▶ _提供文章_
>>>

お喋りする会話ボット


一時期、マイクロソフトがつくった「りんな」が話題になったことがありました。

最近はAIの技術をつかった色々な会話ボットが開発されています。

用途も様々で、業務用に開発された、問い合わせや質問に対して回答する味気ない会話ボットもあります。

例えば同じマイクロソフトでもwindows10のcortanaはパソコンの技術的な回答しかできません。

人口無能(じんこうむのう)

会話ボットあるいはおしゃべりボット、チャットボットなど(英語圏ではchatterbotもしくはchatbot)と呼ばれる、主にテキストを用いた会話をシミュレートするコンピュータプログラムです。

一見して知性を感じることもありますが、収集した文章からキーワードを抽出(構文解析)し、内部のデータベースとマッチング(探索)して応答を返しているため、知性と呼べるほど複雑な処理を行っているわけではありません。

「人工知能」ないし「人工頭脳」をひねったネットスラングとして人口無能と呼ばれています。

脳と比肩するほどの高度な処理は行われていないという皮肉が込められています。

大半の人工無脳は、GoogleアシスタントやAmazonアレクサなどのバーチャルアシスタント、FacebookメッセンジャーやDiscord、微信などのメッセージアプリ、個々のアプリやウェブページを介して利用されています。

<<<

書き起こしたページ内容:
>>>

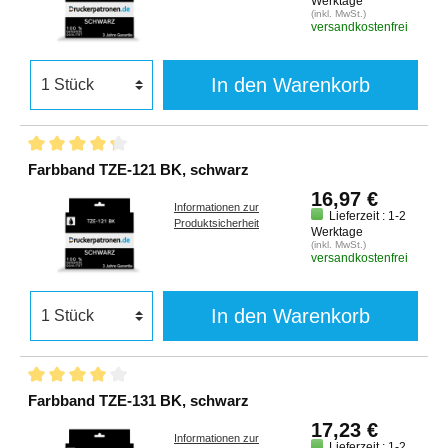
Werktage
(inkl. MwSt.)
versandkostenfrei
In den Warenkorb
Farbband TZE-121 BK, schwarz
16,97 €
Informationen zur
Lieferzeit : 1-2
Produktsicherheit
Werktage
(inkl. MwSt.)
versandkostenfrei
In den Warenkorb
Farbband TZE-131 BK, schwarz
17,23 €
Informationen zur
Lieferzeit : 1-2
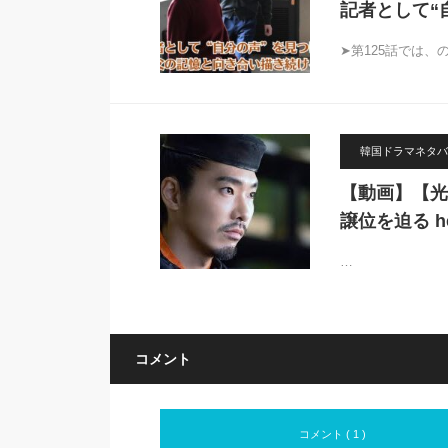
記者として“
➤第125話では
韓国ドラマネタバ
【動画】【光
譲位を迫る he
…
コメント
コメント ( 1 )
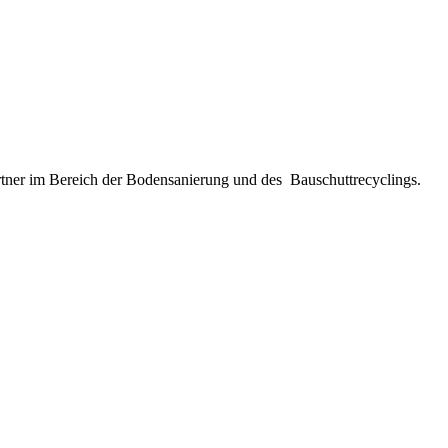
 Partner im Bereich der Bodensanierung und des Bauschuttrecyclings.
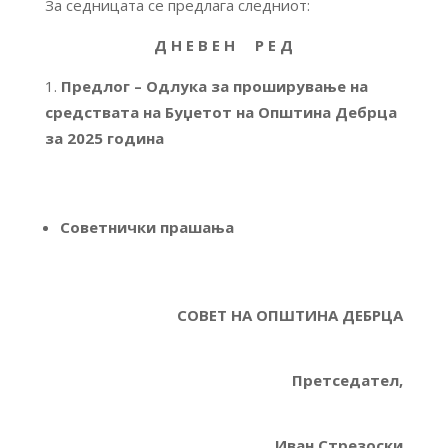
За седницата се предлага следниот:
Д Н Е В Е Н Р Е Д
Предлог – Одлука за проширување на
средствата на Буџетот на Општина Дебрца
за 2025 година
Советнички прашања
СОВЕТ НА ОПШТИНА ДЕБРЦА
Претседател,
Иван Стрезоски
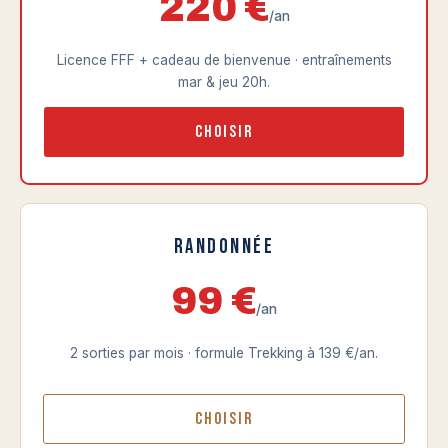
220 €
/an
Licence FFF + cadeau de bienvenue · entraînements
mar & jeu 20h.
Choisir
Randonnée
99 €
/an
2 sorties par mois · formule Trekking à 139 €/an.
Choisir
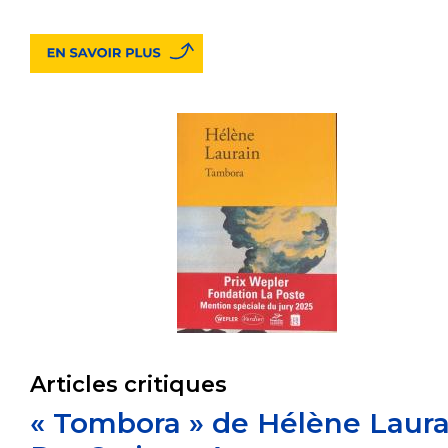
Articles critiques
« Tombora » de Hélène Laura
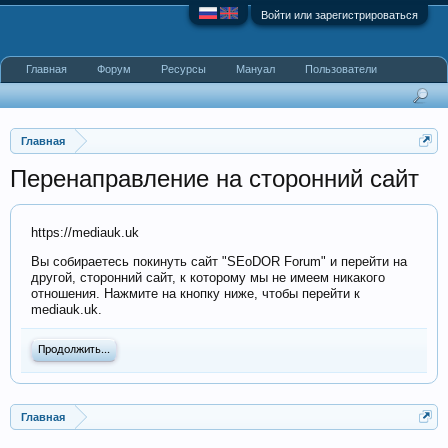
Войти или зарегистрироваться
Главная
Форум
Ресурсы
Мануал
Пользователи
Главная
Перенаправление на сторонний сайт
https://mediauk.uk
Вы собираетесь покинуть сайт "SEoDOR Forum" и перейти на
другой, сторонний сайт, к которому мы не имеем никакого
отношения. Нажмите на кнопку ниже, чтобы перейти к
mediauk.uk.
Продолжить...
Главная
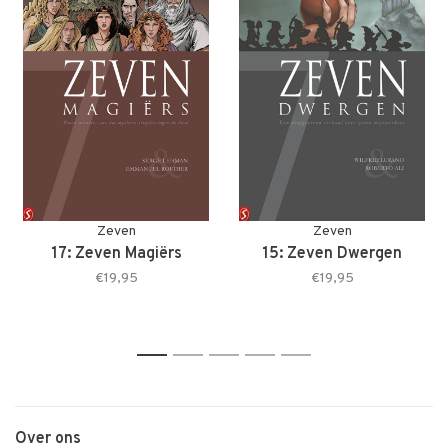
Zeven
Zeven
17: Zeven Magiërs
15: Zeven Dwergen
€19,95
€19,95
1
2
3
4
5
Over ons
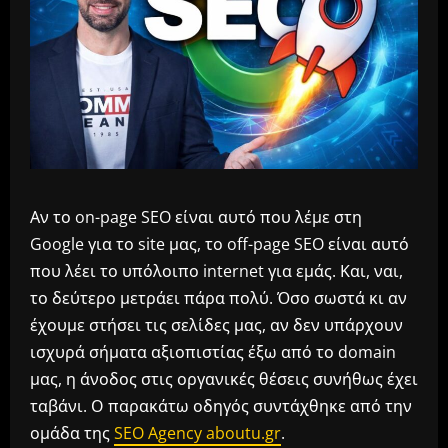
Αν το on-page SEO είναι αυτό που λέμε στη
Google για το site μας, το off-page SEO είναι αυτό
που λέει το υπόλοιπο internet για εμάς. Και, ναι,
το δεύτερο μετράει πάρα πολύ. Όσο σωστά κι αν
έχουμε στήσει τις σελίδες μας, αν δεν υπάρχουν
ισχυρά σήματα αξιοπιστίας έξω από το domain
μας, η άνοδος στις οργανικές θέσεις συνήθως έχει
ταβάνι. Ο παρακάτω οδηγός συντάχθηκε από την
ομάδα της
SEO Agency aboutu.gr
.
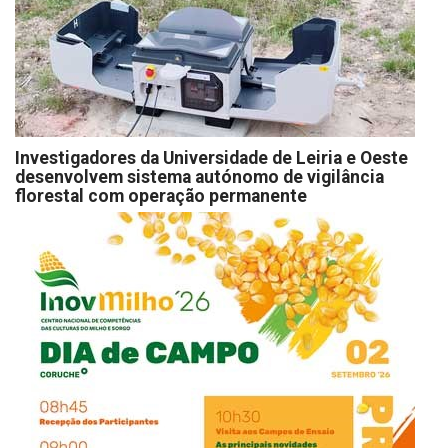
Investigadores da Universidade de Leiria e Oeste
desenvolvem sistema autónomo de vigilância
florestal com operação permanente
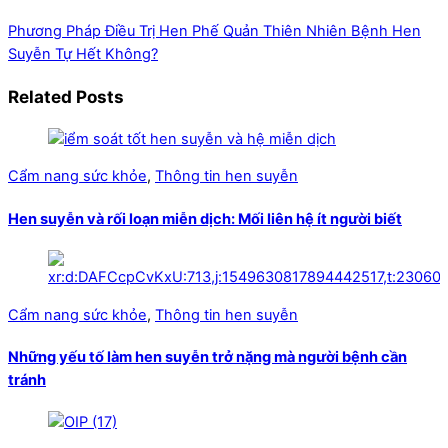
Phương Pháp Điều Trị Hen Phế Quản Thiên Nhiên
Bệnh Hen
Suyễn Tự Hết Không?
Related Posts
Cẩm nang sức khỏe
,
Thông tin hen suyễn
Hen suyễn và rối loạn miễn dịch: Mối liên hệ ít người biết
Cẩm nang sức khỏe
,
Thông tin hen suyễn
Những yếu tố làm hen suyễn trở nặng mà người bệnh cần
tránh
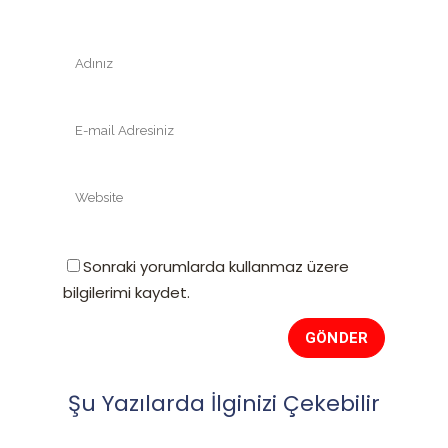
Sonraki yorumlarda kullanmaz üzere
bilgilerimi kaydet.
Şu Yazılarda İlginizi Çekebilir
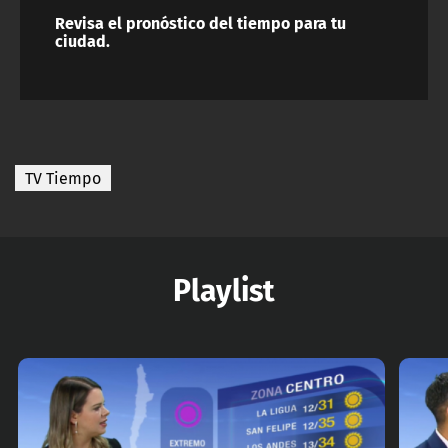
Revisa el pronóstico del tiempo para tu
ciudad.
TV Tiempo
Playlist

<<<
>>>

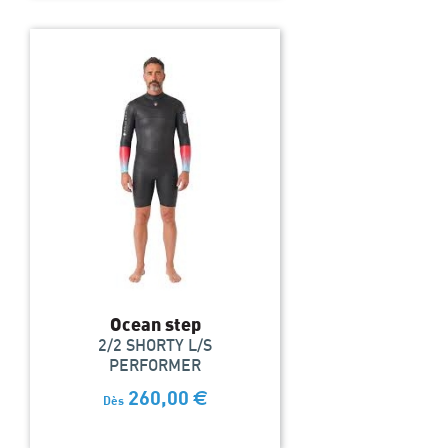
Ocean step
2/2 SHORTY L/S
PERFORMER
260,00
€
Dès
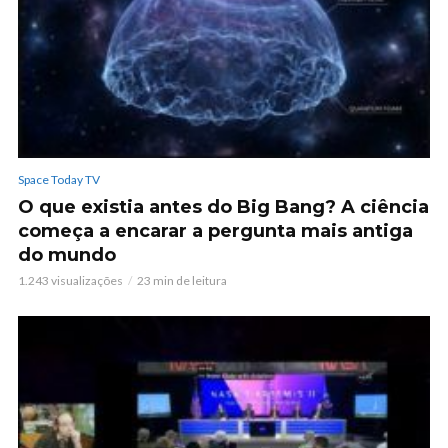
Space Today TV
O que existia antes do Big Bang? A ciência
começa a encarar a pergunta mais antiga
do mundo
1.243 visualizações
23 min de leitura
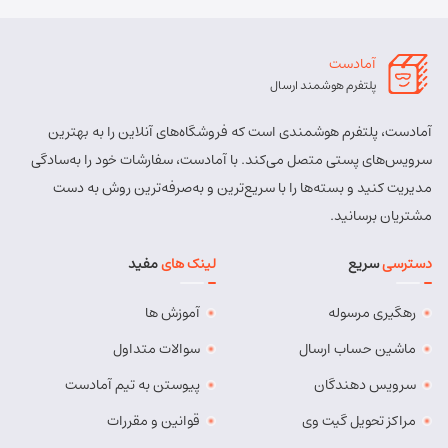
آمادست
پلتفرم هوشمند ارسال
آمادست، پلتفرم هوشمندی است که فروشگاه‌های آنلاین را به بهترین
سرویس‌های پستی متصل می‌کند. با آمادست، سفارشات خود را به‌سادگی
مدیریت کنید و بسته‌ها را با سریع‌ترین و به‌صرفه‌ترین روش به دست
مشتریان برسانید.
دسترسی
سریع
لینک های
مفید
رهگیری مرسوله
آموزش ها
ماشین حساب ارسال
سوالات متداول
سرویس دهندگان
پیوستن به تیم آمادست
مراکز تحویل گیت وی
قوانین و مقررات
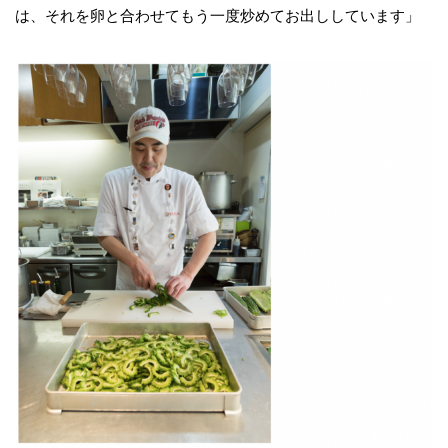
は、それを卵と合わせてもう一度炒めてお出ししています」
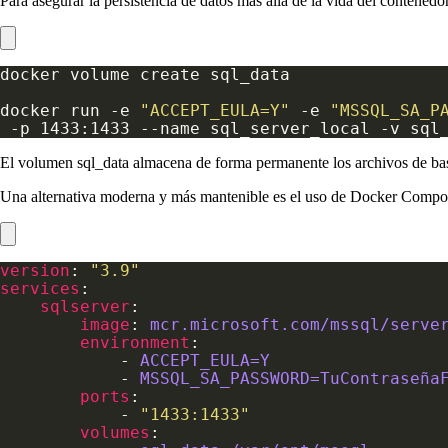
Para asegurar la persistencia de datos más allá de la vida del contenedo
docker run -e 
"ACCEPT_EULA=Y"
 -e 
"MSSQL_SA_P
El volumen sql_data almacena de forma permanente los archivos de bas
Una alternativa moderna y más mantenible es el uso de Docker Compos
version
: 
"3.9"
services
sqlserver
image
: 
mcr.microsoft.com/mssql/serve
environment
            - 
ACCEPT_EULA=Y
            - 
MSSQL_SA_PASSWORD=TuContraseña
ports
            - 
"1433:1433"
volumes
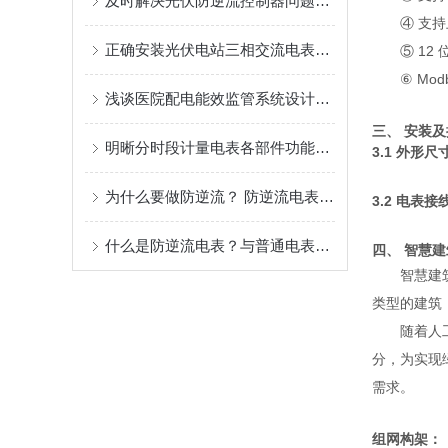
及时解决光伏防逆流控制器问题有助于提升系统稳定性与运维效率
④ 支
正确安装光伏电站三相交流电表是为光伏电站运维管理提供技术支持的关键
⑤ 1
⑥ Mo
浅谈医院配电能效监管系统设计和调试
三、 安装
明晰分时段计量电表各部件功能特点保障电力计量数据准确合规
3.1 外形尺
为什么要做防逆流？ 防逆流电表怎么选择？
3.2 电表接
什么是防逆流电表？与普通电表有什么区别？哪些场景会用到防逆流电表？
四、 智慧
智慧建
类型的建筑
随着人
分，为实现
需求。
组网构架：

<<<

▶ _作業課題 1_
会話ボットについての文章をもとに、次の問いに答えてください。
(a) 一時期話題になった、マイクロソフトがつくった会話ボットは何ですか?
(b) 英語圏では会話ボットは何と呼ばれていますか?
(c) windows10のcortanaはどのような回答しかできませんか?
▶ _作業課題 2_
会話ボットについての文章の続きを、最後の文の後から書いてください。

▶ _記述回答 1_
(a) りんな
(b) chatterbotもしくはchatbot
(c) パソコンの技術的な回答

▶ _記述回答 2_
初期の会話ボットとしては、ELIZA と PARRY があります。
その後、Racter、Verbot、A.L.I.C.E.、ELLA などが登場しました。

社内の情報システム部門のヘルプデスク担当者の負担軽減のために、チャットボットを導入した事例もあります。

学習データの作成が大変ですが、人件費の節約に効果があり、24時間365日体制での対応も可能とされます。

最も人間に近い自然言語を話す会話ボット A.L.I.C.E. は AIML という特殊な言語を使っています。

A.L.I.C.E. も推論などとは無縁な単なるパターンマッチングに基づいて動作し、これは1966年の最初の会話ボット ELIZA と基本的に変わりはありません。

Jabberwacky や Kyle はそれよりも若干強いAIに近く、ユーザーとのやり取りから学習し、新たなユニークな応答を生成することができます。

これらはある程度の効果を発揮するものの、様々な自然言語にまつわる問題への対処はまだ十分ではなく、汎用的な自然言語による対話が可能な人工知能は未だ存在しません。

microsoft りんな

りんなは、日本マイクロソフトが開発した会話ボットの一つです。


2015年7月31日にLINEのサービスに登場し、同年12月にはTwitterでの活動を開始しました。

当初は高等学校に通う女子生徒であるという設定にもとづき、ユーザーと交流していました。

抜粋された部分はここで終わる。